After lunch, Graeme and his (our) PhD student Jackie kicked back to do some research looking out over the field (and highway). Scott, Angela (partner of), Gabrielle (son of) and I joined them after heading into town to acquire some beverages.

That was basically it for me for the day. We had HJs for dinner and skipped the conf dinner to try to give Little Dan a good night sleep.

Friday, October 22, 2010

Day 3: QANZIAM talk - finshed version, the first.

So here it is. QANZIAM talk, take 1. Doubtful that I will get back on here for any reasonable length post today, so this is probably it. I may post some photos tonight of the stunning conference venue: The Gympie Conference Centre.

QANZIAM slides

Thursday, October 21, 2010

Day 2

Second day of the non-teaching period. 


PhD supervision with Tris this morning. We discussed her work on fixing my errors in a preliminary CA code to model colorectal cancer development and immune cell interactions with the tumour cells. Good work really.
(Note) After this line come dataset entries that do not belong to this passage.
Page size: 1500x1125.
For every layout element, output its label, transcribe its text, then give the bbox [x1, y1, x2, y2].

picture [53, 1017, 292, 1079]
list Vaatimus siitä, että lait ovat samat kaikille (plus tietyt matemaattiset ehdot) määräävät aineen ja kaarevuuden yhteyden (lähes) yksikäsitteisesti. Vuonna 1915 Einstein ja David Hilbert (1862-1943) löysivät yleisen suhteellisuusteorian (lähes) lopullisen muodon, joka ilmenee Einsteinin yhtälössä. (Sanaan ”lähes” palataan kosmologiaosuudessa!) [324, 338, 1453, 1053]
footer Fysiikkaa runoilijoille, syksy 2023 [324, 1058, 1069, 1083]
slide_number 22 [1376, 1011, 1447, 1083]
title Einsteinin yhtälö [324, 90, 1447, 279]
We have implemented a framework code for the model, but now need to work on developing realistic rules based on the known biology, including diffusible species in the calculations and rules. Translating all of this into words to slot into a draft manuscript is also currently on our minds.


I also continued work on my QANZIAM talk. It's about student perceptions of criterion referenced assessment in university maths classes. Working on the QANZIAM talk so much is actually something I'm okay with: even though it is only QANZIAM, it will help in building the paper that will come out of the work. Today I brought down the data from the surveys (designed by Jen Flegg) on surveymonkey and starting some preliminary work on that - no series stats, just descriptive and summary work. What I'm hoping for here is to get a whole heap of fairly basic conference papers out as well as some more advanced journal papers that synthesise the finding across the units in which I experimented.


Tonight I've been working on FaST curriculum renewal work. That doesn't sound like research, but the way I'm viewing it, it is. We are attempting to build a culture of importance of teaching and learning, and research into T&L, within FaST. This means developing a plan for staff PD (incl seminar series to disseminate research, T&L experiments etc), a series of invited speakers to guide our work and provide us with input from external experts, a commissioned grants scheme which will see curriculum renewal work receiving (at least some) funding from the Faculty for directly relevant projects that will run like educational research projects with a view to applying for (and hopefully gaining) external funding such as that available from the Australian Learning and Teaching Council.


Phew...that's it.

Day 1 (posted a day late)


Wednesday 20 October marks the start of an extended period without teaching! The plan is to document what happens over the period of about 9.5 months so that I can look back and either copy this next time (if it's a success) or b) figure out where I went wrong (if it's a dud).


What happened on Day 1


So there is some teaching activity still going on, and of course my other job working on the Faculty curriculum renewal etc...but:


- Made a QUT Beamer template

- Wrote part of QANZIAM seminar

- Attempted to convince Scotty to begin work in new research area (research into postgrad supervision)...I reckon it's a good idea, but he'll need more pushing.